Many visitors from overseas are impressed by the cleanliness of cities in Japan. Often, people who come to Japan for the first time say, “Japan is spotless.” They wonder: “Why is Japan so clean compared to other countries?”
In Japanese cleanness is synonymous with beauty.
The Japanese word for “clean” is kirei or kirei-na. Interestingly, the word kirei is also used to represent the English word “beautiful.” Kireina kuki means “clean air.” When Japanese girls say, “Kireina Onnna-no-hito,” they mean “beautiful (pretty) woman.” (Men do not often use the word kirei to describe the beauty of some women; they would rather use the word kawaii. There is another word for beautiful: utsukushii. Men use this word as well.) A Japanese woman might use the term kirei to describe the beauty of a certain woman. Once again, the Japanese word kirei or kireina means both “clean” and “beautiful.” When a Japanese person says, “The town of Tokyo is kirei,” as you might guess, he/she means, “The city of Tokyo is clean.” When Japanese people say, “Kirei-na Fujisan no shashin,” they are referencing a beautiful photo of Mt. Fuji. So, kirei means both “clean” and “beautiful,” which makes these two words almost synonymous in the minds of Japanese people. This could also mean that, for the Japanese, trying to make something clean is like trying to make it aesthetically beautiful.
The newer the better.
The Japanese value new things. People who come to Japan often say that, here, everyone has a new car. Japanese people keep their cars immaculate and, often, when a car is five or six years old, they get a new one. The same goes for buildings and houses.
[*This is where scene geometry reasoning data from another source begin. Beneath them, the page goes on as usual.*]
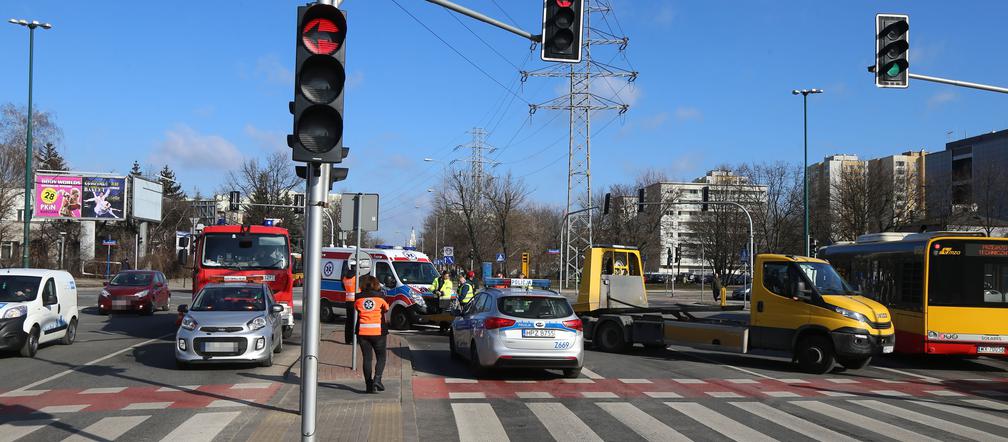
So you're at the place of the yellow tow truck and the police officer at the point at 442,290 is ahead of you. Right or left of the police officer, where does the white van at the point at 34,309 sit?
left

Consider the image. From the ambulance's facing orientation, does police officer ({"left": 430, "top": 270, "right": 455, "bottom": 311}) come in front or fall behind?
in front

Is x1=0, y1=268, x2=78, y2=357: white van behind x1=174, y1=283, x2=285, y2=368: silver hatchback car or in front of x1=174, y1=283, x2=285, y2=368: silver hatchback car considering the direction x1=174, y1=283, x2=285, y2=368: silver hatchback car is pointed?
behind

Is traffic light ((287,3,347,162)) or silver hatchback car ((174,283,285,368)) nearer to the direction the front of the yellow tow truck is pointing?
the traffic light

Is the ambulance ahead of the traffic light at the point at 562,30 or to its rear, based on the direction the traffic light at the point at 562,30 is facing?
to the rear

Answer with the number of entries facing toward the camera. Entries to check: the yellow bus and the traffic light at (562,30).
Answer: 1

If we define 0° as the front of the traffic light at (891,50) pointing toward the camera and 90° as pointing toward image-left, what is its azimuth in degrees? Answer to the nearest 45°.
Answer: approximately 0°

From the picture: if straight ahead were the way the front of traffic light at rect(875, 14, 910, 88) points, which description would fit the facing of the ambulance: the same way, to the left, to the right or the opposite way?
to the left

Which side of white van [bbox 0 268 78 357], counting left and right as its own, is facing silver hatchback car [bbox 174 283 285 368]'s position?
left

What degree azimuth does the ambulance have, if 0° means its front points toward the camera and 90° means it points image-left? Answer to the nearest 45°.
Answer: approximately 315°

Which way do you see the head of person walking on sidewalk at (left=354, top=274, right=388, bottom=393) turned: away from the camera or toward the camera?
away from the camera
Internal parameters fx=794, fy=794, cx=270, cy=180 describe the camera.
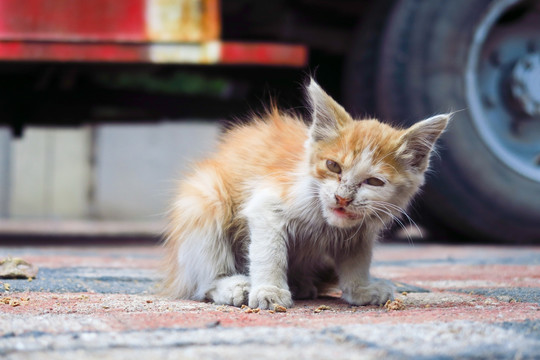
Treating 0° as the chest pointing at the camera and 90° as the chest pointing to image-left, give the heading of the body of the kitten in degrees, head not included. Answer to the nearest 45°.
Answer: approximately 315°

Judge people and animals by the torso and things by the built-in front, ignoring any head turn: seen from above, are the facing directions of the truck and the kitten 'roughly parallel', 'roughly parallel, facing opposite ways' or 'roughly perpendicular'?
roughly perpendicular

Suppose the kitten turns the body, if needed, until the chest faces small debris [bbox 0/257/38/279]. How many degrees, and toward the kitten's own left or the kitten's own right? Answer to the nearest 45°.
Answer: approximately 135° to the kitten's own right

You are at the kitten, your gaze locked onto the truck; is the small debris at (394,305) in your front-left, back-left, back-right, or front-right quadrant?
back-right

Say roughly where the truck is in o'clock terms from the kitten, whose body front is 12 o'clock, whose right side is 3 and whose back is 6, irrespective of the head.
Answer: The truck is roughly at 8 o'clock from the kitten.

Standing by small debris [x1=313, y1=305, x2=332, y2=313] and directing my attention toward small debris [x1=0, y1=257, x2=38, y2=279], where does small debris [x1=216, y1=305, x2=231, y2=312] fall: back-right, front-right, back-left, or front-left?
front-left
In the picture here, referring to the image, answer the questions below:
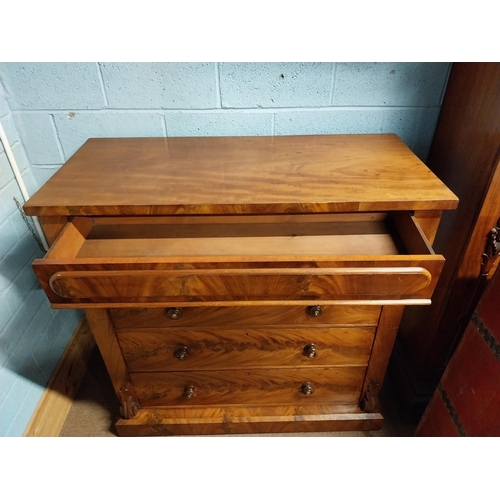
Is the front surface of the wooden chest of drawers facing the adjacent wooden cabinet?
no

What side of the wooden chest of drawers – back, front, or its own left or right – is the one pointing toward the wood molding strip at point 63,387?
right

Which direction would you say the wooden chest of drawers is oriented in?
toward the camera
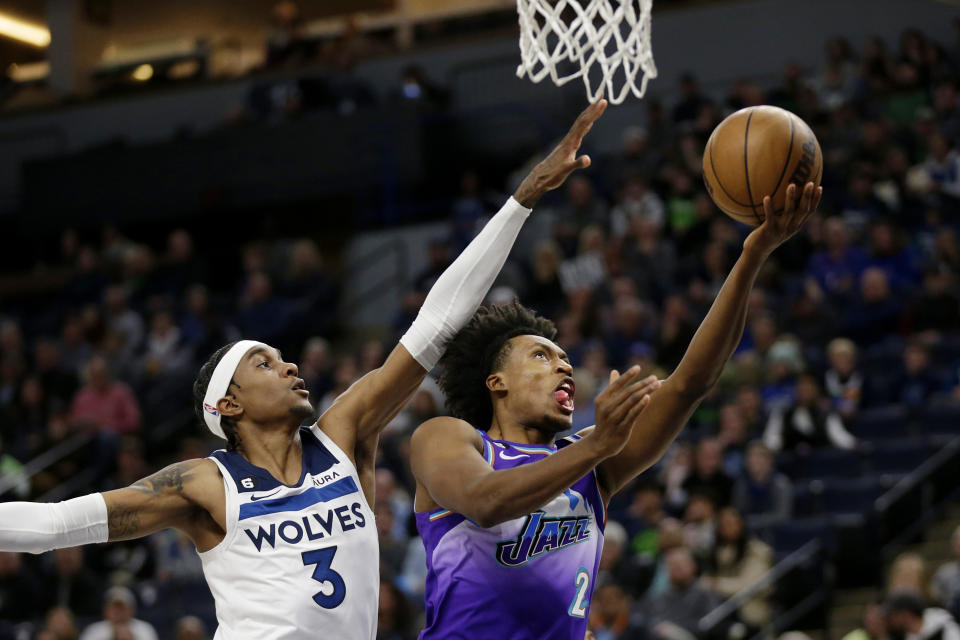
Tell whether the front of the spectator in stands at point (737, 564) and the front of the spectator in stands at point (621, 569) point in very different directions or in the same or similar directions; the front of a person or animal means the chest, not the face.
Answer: same or similar directions

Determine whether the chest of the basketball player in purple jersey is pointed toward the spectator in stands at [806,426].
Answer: no

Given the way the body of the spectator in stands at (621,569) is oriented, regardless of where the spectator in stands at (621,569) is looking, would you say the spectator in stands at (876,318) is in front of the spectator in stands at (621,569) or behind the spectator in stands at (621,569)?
behind

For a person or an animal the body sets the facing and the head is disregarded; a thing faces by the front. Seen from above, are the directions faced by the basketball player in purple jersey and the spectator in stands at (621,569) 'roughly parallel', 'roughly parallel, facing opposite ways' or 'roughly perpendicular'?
roughly perpendicular

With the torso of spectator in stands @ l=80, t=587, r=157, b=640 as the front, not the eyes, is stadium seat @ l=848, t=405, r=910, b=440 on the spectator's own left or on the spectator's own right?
on the spectator's own left

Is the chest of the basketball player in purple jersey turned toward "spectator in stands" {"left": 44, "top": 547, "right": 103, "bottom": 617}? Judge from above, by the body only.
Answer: no

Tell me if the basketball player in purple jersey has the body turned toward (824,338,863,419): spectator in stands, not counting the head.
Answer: no

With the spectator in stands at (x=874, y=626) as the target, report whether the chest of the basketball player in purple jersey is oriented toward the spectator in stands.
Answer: no

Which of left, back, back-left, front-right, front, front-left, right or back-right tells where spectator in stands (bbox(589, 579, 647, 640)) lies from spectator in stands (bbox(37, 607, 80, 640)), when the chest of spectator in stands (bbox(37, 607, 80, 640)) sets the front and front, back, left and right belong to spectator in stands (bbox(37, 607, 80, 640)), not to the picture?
front-left

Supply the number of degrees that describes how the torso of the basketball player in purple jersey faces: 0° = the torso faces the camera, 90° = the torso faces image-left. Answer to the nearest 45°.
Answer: approximately 315°

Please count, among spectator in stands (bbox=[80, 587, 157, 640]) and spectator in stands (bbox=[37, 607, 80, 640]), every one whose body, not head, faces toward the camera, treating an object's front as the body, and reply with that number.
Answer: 2

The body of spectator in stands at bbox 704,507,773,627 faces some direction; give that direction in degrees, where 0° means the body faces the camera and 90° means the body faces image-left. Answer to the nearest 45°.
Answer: approximately 45°

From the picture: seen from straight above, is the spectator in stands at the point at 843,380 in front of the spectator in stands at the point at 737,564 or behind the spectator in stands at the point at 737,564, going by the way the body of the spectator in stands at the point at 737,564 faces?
behind

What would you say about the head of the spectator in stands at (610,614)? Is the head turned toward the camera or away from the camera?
toward the camera

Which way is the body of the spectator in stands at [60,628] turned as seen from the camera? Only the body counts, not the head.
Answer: toward the camera

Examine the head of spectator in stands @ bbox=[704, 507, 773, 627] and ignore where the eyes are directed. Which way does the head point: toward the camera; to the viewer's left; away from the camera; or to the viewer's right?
toward the camera

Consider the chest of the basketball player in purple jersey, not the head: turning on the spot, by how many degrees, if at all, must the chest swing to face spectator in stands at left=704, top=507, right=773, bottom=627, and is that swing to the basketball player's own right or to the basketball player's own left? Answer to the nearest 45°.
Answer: approximately 135° to the basketball player's own left

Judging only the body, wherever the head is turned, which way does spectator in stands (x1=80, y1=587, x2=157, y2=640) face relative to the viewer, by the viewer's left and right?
facing the viewer

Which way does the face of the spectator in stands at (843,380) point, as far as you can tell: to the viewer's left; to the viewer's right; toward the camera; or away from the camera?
toward the camera
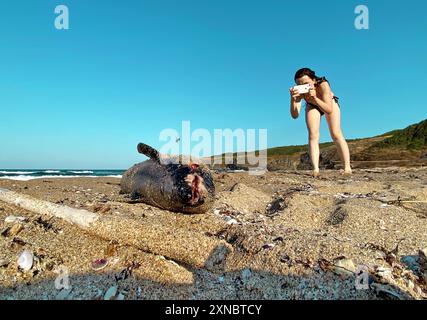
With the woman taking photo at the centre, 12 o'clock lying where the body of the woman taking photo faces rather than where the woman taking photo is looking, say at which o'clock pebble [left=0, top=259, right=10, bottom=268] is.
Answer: The pebble is roughly at 11 o'clock from the woman taking photo.

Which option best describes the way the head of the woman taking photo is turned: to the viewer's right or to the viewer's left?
to the viewer's left

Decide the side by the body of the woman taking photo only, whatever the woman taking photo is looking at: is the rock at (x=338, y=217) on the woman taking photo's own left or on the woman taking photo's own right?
on the woman taking photo's own left

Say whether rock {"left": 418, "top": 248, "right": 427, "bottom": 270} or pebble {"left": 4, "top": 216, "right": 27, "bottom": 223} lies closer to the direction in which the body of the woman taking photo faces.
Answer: the pebble

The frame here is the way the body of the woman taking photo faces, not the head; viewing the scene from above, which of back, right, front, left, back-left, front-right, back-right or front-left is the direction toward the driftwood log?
front-left

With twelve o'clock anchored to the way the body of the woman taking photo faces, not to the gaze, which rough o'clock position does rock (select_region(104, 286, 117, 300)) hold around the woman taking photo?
The rock is roughly at 11 o'clock from the woman taking photo.

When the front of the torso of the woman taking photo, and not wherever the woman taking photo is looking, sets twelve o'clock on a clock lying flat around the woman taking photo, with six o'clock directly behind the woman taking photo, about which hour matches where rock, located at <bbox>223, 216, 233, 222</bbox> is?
The rock is roughly at 11 o'clock from the woman taking photo.

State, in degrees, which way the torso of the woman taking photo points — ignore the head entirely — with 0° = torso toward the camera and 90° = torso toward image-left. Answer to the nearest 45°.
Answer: approximately 45°

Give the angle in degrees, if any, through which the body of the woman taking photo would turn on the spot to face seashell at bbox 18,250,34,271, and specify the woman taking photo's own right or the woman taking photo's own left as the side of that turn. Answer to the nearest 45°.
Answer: approximately 45° to the woman taking photo's own left
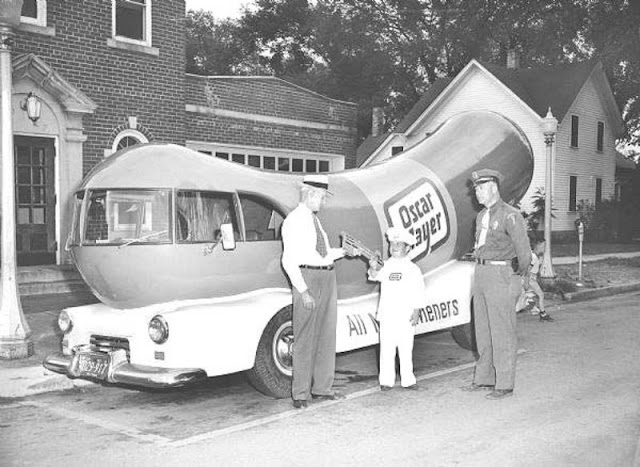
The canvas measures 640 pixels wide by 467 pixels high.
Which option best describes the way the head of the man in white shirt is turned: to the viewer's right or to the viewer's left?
to the viewer's right

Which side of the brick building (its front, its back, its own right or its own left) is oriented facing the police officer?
front

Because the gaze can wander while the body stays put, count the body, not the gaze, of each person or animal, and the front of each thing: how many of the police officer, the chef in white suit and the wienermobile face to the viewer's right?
0

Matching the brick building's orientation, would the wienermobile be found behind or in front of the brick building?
in front

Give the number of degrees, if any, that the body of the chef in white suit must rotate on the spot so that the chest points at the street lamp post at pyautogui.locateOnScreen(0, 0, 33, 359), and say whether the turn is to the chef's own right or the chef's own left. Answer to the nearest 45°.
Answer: approximately 90° to the chef's own right

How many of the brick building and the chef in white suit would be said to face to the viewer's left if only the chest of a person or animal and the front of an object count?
0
In addition, the Japanese pay more money for houses and buildings. They want their possessions to be spotless. On the other than, in places like Europe, people value old houses and buildings. Japanese people often renovate even when their buildings or shops are not very old and could be used for many more years. Old buildings are constantly being renewed or replaced by new buildings, especially in places like Tokyo. New buildings are spotless, which makes Japanese cities look clean as well.
Cleaning up the public space is a virtue.
While Japanese people might not realize it, they regard cleaning up public spaces or neighborhoods to be a virtue.
In elementary and high schools, pupils clean their classrooms every day. Thus, they are used to cleaning up public spaces. You will often see people cleaning the roads in front of their houses or even in their neighborhoods. In addition, volunteers clean up busy areas in Tokyo, including parks, beaches, and other public spaces. As some of you may know, Japanese soccer fans are known to clean the stadium after matches. This activity became well-known when Japanese soccer fans cleaned the stadium after the Japanese team lost their match during the 2018 World Cup in Russia. Japan’s World Cup team also left behind a spotless locker room with a “thank-you” note. This story became well-known and this year (about a month ago), during the Rugby World Cup in Japan, teams from France, Namibia, and Italy cleaned their locker rooms themselves after their matches.
The 1964 Tokyo Olympics are the main reason why Japan is so clean.
Many people wonder why Japan is so clean. They may be surprised to hear that, several decades ago, Japan was far from being clean. It is said that before the Tokyo Olympics in 1964, people in Tokyo did not have good manners, especially regarding garbage. They threw away trash everywhere, including on the roadsides. Right before the Olympics in 1964, Tokyo’s government launched a massive campaign to educate Tokyo’s residents about manners so that they would not embarrass the country in front of the visitors who would be arriving for the Olympic games. The government even sent fliers to every residence in Tokyo, urging residents to improve their manners so that overseas visitors would not encounter a city full of litter and garbage. This campaign worked and changed the ethics of Japanese people, especially with respect to keeping public places clean.